═════ RECORDED INFORMATION ═════
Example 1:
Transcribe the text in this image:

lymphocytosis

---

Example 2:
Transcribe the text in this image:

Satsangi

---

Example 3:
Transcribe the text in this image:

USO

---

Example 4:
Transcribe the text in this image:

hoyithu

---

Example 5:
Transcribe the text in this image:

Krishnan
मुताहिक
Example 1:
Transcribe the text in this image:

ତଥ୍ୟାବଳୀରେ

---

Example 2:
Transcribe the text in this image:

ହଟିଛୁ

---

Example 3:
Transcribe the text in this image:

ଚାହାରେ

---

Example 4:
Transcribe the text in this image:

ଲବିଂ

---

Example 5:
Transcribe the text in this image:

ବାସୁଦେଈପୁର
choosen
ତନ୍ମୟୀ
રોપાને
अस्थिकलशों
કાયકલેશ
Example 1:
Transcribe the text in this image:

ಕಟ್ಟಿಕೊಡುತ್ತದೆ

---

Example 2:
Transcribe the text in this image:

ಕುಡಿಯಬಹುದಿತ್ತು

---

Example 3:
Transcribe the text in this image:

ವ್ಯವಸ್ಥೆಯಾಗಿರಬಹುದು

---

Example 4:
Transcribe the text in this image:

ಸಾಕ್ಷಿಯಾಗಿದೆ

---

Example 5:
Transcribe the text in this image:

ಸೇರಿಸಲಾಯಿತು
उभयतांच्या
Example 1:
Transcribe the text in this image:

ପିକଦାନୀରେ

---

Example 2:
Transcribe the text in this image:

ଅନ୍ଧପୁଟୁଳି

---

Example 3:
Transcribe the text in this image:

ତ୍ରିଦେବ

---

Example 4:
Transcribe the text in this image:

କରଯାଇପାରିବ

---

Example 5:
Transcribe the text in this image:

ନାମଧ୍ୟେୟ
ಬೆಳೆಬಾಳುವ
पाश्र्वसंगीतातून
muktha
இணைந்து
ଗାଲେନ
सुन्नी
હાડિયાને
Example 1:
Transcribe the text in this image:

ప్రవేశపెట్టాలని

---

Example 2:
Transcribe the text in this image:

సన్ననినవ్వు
═════
→ **DESCRIPTION OF THE TASK**: An exact copy of every entry above is the expected answer.

→ **RESULT OF THIS EXERCISE**:
Example 1:
Transcribe the text in this image:

lymphocytosis

---

Example 2:
Transcribe the text in this image:

Satsangi

---

Example 3:
Transcribe the text in this image:

USO

---

Example 4:
Transcribe the text in this image:

hoyithu

---

Example 5:
Transcribe the text in this image:

Krishnan
मुताहिक
Example 1:
Transcribe the text in this image:

ତଥ୍ୟାବଳୀରେ

---

Example 2:
Transcribe the text in this image:

ହଟିଛୁ

---

Example 3:
Transcribe the text in this image:

ଚାହାରେ

---

Example 4:
Transcribe the text in this image:

ଲବିଂ

---

Example 5:
Transcribe the text in this image:

ବାସୁଦେଈପୁର
choosen
ତନ୍ମୟୀ
રોપાને
अस्थिकलशों
કાયકલેશ
Example 1:
Transcribe the text in this image:

ಕಟ್ಟಿಕೊಡುತ್ತದೆ

---

Example 2:
Transcribe the text in this image:

ಕುಡಿಯಬಹುದಿತ್ತು

---

Example 3:
Transcribe the text in this image:

ವ್ಯವಸ್ಥೆಯಾಗಿರಬಹುದು

---

Example 4:
Transcribe the text in this image:

ಸಾಕ್ಷಿಯಾಗಿದೆ

---

Example 5:
Transcribe the text in this image:

ಸೇರಿಸಲಾಯಿತು
उभयतांच्या
Example 1:
Transcribe the text in this image:

ପିକଦାନୀରେ

---

Example 2:
Transcribe the text in this image:

ଅନ୍ଧପୁଟୁଳି

---

Example 3:
Transcribe the text in this image:

ତ୍ରିଦେବ

---

Example 4:
Transcribe the text in this image:

କରଯାଇପାରିବ

---

Example 5:
Transcribe the text in this image:

ନାମଧ୍ୟେୟ
ಬೆಳೆಬಾಳುವ
पाश्र्वसंगीतातून
muktha
இணைந்து
ଗାଲେନ
सुन्नी
હાડિયાને
Example 1:
Transcribe the text in this image:

ప్రవేశపెట్టాలని

---

Example 2:
Transcribe the text in this image:

సన్ననినవ్వు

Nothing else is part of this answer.